The headlines that mattered yesteryear.

1957—Sputnik Circles Earth

The Soviet Union launches the satellite Sputnik I, which becomes the first artificial object to orbit the Earth. It orbits for two months and provides valuable information about the density of the upper atmosphere. It also panics the United States into a space race that eventually culminates in the U.S. moon landing.

1970—Janis Joplin Overdoses

American blues singer Janis Joplin is found dead on the floor of her motel room in Los Angeles. The cause of death is determined to be an overdose of heroin, possibly combined with the effects of alcohol.

1908—Pravda Founded

The newspaper Pravda is founded by Leon Trotsky, Adolph Joffe, Matvey Skobelev and other Russian exiles living in Vienna. The name means “truth” and the paper serves as an official organ of the Central Committee of the Communist Party between 1912 and 1991.
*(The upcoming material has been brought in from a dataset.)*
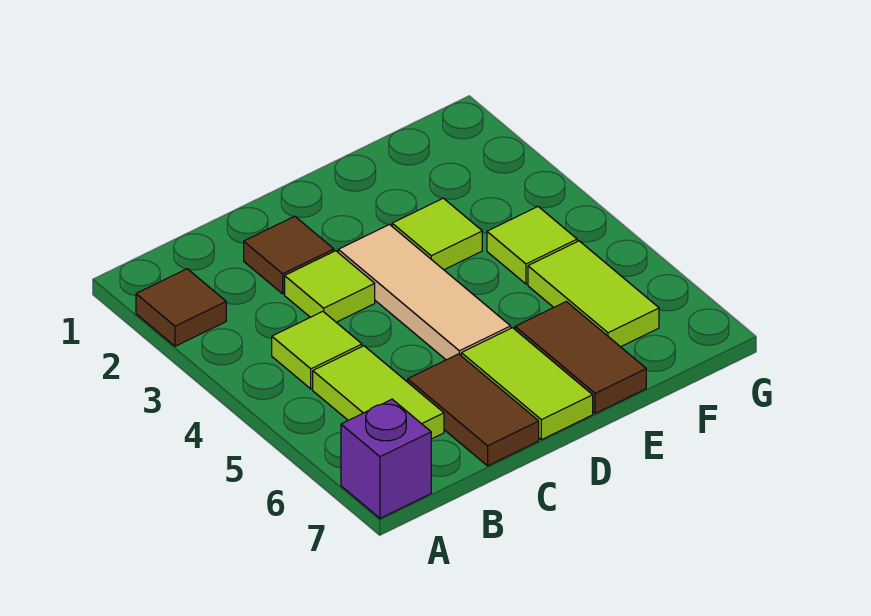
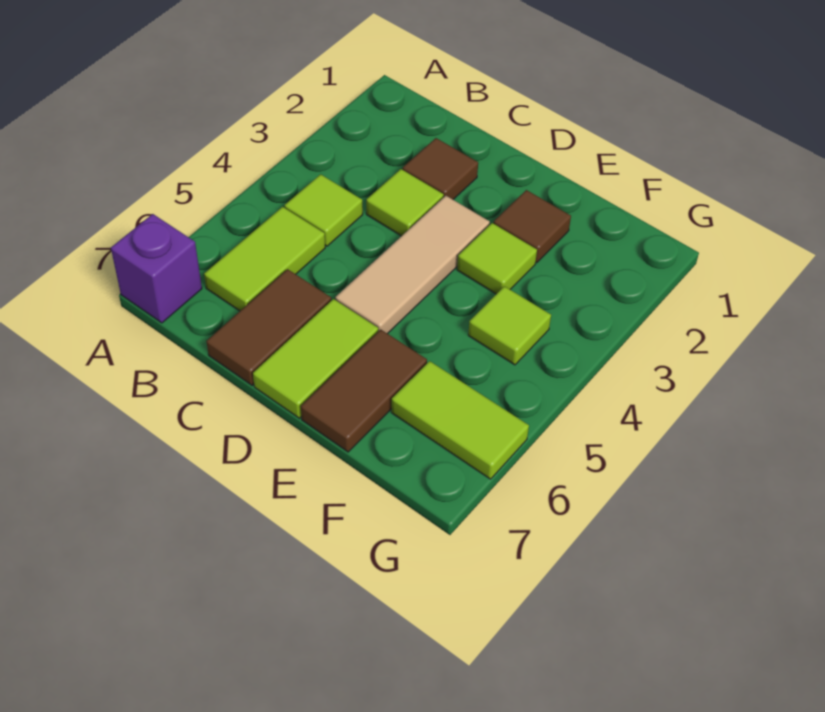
brown 1x1 tile [136,269,226,346] -> brown 1x1 tile moved to [493,190,571,263]
lime 1x2 tile [528,241,659,347] -> lime 1x2 tile turned to [391,361,529,479]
1957—Ferlinghetti Wins Obscenity Case

An obscenity trial brought against Lawrence Ferlinghetti, owner of the counterculture City Lights Bookstore in San Francisco, reaches its conclusion when Judge Clayton Horn rules that Allen Ginsberg’s poetry collection Howl is not obscene.

1995—Simpson Acquitted

After a long trial watched by millions of people worldwide, former football star O.J. Simpson is acquitted of the murders of ex-wife Nicole Brown Simpson and her friend Ronald Goldman. Simpson subsequently loses a civil suit and is ordered to pay millions in damages.

1919—Wilson Suffers Stroke

U.S. President Woodrow Wilson suffers a massive stroke, leaving him partially paralyzed. He is confined to bed for weeks, but eventually resumes his duties, though his participation is little more than perfunctory. Wilson remains disabled throughout the remainder of his term in office, and the rest of his life.

1968—Massacre in Mexico

Ten days before the opening of the 1968 Summer Olympics in Mexico City, a peaceful student demonstration ends in the Tlatelolco Massacre. 200 to 300 students are gunned down, and to this day there is no consensus about how or why the shooting began.